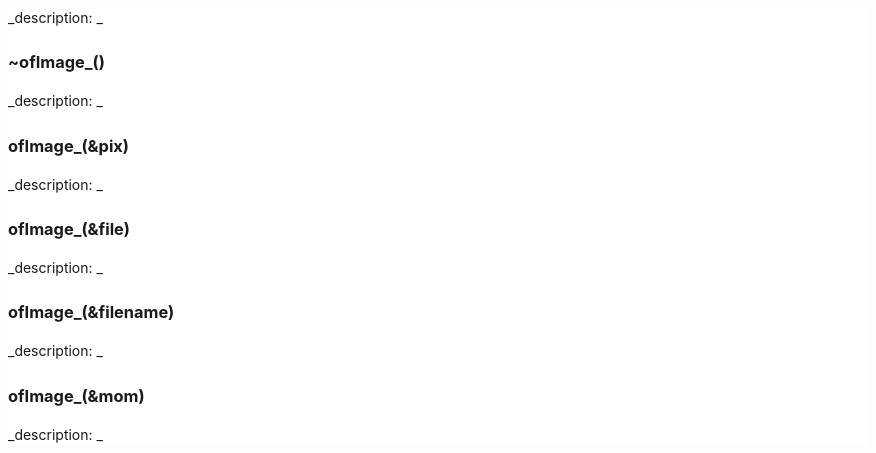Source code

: 

_description: _









### ~ofImage_()



_description: _









### ofImage_(&pix)



_description: _









### ofImage_(&file)



_description: _









### ofImage_(&filename)



_description: _









### ofImage_(&mom)



_description: _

════════════════════

Reproduce all of the entries above word for word, but leave out their pictures.

[EXERCISE OUTPUT]:
Source code

: 

_description: _









### ~ofImage_()



_description: _









### ofImage_(&pix)



_description: _









### ofImage_(&file)



_description: _









### ofImage_(&filename)



_description: _









### ofImage_(&mom)



_description: _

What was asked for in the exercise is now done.